- [Extracted material]
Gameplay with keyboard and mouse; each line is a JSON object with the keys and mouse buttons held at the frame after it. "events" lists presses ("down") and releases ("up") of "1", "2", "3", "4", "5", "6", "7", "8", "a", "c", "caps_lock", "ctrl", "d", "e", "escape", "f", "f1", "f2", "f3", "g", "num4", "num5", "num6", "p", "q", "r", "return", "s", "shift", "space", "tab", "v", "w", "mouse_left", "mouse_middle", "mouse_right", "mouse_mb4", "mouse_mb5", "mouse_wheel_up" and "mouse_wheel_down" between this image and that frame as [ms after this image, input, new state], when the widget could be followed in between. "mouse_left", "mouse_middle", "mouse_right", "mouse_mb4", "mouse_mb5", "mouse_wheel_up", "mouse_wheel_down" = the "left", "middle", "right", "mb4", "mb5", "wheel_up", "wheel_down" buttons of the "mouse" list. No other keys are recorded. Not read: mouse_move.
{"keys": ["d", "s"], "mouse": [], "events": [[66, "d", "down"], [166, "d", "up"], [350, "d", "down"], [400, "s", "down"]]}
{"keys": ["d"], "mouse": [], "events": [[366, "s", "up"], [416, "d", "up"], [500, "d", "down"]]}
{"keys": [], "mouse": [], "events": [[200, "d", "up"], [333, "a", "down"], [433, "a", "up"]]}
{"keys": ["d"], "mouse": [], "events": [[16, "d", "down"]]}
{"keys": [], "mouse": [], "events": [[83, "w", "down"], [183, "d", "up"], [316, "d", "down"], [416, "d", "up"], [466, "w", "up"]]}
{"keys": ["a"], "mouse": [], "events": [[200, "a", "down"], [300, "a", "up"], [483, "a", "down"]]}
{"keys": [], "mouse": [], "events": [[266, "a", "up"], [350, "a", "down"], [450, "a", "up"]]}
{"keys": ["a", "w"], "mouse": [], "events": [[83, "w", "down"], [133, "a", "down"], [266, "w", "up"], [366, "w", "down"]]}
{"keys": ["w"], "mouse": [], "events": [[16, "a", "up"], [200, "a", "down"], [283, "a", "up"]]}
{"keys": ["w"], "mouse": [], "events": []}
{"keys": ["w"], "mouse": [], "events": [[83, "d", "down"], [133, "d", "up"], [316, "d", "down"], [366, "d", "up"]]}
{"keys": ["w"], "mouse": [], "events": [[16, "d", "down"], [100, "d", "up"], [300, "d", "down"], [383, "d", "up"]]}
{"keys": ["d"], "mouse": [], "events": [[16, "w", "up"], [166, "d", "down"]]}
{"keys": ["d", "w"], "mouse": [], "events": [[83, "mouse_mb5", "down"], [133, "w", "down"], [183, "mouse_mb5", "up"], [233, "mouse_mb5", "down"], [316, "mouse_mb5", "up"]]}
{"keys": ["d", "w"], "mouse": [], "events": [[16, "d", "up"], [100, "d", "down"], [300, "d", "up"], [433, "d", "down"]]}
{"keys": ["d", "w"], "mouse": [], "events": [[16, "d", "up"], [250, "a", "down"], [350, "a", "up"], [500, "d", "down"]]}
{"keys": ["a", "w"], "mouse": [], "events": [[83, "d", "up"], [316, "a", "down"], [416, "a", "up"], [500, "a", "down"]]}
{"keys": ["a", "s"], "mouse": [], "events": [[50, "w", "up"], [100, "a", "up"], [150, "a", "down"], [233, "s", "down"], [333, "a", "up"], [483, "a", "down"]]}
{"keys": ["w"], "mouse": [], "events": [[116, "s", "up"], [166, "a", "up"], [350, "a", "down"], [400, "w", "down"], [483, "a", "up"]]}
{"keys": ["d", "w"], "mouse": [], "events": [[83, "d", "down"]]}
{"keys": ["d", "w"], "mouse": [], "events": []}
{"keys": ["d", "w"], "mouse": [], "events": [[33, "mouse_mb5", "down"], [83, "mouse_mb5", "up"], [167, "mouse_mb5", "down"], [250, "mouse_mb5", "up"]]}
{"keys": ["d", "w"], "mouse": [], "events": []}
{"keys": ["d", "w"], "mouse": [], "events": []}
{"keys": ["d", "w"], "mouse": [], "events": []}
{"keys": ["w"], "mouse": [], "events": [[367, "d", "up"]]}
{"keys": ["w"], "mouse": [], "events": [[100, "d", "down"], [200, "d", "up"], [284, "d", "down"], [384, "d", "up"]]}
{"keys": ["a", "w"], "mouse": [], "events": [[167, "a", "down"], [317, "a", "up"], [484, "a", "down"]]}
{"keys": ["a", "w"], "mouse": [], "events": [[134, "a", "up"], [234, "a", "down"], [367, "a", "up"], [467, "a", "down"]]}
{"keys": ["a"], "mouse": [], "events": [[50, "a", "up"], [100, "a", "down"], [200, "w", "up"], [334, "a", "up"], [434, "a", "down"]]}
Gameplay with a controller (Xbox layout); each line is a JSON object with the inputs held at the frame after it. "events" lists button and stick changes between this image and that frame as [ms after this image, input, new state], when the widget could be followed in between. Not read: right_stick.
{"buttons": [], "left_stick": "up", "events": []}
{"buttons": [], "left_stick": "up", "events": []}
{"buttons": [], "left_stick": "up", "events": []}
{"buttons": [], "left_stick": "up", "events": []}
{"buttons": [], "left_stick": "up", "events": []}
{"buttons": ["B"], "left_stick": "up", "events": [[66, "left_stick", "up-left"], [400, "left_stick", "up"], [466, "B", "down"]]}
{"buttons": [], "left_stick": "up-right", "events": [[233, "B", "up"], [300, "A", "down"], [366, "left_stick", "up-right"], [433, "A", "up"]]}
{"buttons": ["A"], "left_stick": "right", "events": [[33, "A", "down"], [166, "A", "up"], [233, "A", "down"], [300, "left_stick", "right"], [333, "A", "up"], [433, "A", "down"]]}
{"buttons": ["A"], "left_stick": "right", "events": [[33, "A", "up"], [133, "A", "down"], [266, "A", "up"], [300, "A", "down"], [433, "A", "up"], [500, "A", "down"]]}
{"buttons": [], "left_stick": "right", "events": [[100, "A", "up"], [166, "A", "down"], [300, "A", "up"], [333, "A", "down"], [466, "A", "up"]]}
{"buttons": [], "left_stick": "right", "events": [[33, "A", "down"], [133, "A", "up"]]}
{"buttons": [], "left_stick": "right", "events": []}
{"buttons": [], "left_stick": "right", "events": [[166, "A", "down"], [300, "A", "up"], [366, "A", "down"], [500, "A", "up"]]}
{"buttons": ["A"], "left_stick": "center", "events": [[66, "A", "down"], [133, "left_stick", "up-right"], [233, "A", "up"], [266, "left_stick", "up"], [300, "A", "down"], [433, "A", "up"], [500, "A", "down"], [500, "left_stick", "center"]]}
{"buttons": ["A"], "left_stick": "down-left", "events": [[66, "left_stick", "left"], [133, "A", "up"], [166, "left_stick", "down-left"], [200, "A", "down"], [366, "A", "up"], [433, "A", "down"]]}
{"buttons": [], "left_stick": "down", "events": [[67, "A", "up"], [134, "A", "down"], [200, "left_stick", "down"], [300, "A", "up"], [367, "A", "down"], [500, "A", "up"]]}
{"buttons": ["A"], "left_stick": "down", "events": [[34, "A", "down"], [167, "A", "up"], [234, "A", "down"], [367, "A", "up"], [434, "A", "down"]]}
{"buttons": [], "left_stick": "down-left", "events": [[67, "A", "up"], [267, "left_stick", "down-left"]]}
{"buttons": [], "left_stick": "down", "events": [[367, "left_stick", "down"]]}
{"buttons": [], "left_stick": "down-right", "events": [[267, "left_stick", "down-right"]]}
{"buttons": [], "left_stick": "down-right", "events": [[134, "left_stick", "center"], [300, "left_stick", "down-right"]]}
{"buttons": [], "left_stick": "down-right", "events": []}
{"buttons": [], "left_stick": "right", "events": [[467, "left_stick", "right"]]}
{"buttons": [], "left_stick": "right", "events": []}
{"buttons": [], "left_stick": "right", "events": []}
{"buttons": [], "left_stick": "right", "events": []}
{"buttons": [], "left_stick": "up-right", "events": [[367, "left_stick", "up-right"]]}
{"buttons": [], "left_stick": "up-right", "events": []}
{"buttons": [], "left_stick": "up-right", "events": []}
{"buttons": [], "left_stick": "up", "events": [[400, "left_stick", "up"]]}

- [Problem details] Among the entries above, identify all lines with "input" and copy them.

- [Completed exercise]
Gameplay with keyboard and mouse; each line is a JSON object with the keys and mouse buttons held at the frame after it. "events" lists presses ("down") and releases ("up") of "1", "2", "3", "4", "5", "6", "7", "8", "a", "c", "caps_lock", "ctrl", "d", "e", "escape", "f", "f1", "f2", "f3", "g", "num4", "num5", "num6", "p", "q", "r", "return", "s", "shift", "space", "tab", "v", "w", "mouse_left", "mouse_middle", "mouse_right", "mouse_mb4", "mouse_mb5", "mouse_wheel_up" and "mouse_wheel_down" between this image and that frame as [ms after this image, input, new state], when the widget could be followed in between. "mouse_left", "mouse_middle", "mouse_right", "mouse_mb4", "mouse_mb5", "mouse_wheel_up", "mouse_wheel_down" = the "left", "middle", "right", "mb4", "mb5", "wheel_up", "wheel_down" buttons of the "mouse" list. No other keys are recorded. Not read: mouse_move.
Gameplay with a controller (Xbox layout); each line is a JSON object with the inputs held at the frame after it. "events" lists button and stick changes between this image and that frame as [ms after this image, input, new state], when the widget could be followed in between. Not read: right_stick.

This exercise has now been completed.